BEGIN

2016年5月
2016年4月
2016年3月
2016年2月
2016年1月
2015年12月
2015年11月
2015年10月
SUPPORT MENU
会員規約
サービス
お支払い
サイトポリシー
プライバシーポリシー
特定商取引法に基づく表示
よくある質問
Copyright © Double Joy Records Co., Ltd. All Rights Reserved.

END
BEGIN

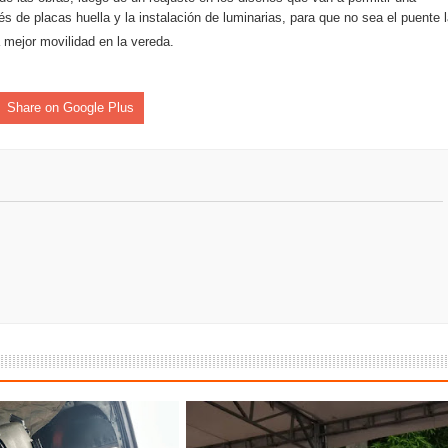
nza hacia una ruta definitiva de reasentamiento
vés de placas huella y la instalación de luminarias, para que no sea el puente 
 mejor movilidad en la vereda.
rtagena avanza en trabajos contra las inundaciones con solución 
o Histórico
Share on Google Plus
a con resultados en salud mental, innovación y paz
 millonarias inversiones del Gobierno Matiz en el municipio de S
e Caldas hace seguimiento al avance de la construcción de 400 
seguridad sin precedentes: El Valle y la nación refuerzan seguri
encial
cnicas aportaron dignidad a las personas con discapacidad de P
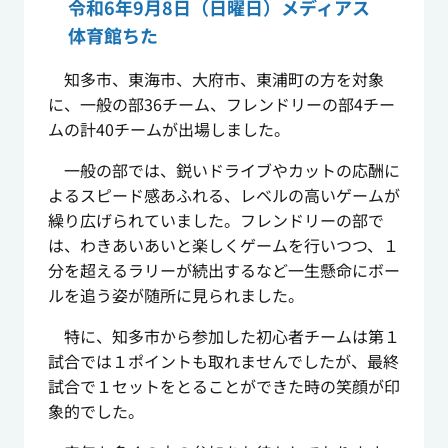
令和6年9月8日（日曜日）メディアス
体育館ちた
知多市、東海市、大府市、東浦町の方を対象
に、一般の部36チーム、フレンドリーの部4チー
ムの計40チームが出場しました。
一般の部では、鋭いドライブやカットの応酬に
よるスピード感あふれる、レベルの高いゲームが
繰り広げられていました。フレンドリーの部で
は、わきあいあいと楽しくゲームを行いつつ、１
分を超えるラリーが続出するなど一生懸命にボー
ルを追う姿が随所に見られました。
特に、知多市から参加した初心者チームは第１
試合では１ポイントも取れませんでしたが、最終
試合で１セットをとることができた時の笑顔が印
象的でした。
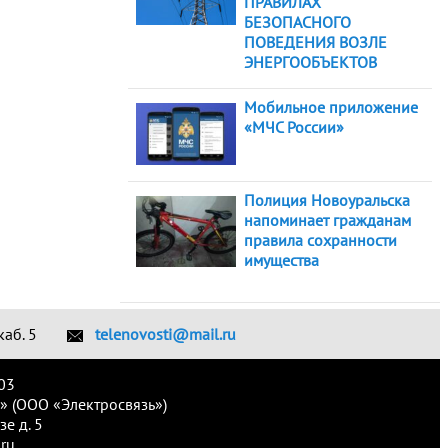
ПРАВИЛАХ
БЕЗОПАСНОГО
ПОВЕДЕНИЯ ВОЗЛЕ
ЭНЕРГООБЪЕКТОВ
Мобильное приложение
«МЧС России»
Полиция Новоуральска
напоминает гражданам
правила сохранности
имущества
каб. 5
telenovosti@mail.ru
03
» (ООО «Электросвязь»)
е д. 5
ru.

END
BEGIN

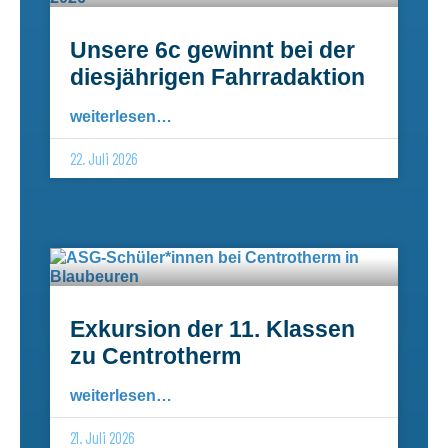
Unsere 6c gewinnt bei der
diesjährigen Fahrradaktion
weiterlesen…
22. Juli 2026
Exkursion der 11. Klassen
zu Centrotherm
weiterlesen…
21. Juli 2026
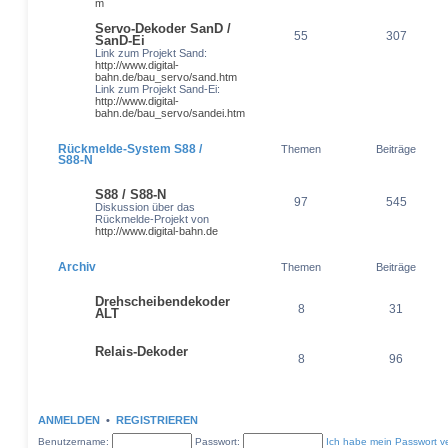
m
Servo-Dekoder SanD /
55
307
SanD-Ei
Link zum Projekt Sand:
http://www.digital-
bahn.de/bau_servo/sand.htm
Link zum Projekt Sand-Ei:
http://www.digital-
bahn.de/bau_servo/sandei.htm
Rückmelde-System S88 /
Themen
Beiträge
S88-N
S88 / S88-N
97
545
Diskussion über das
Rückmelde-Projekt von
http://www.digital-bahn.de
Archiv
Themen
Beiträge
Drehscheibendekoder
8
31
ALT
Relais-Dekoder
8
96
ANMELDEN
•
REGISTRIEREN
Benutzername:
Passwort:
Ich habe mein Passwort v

END

Pick out each line of the items above that contains the string "Rückmelde" and copy it. Case counts when matching.

Solution to the problem:
Rückmelde-System S88 /
Rückmelde-Projekt von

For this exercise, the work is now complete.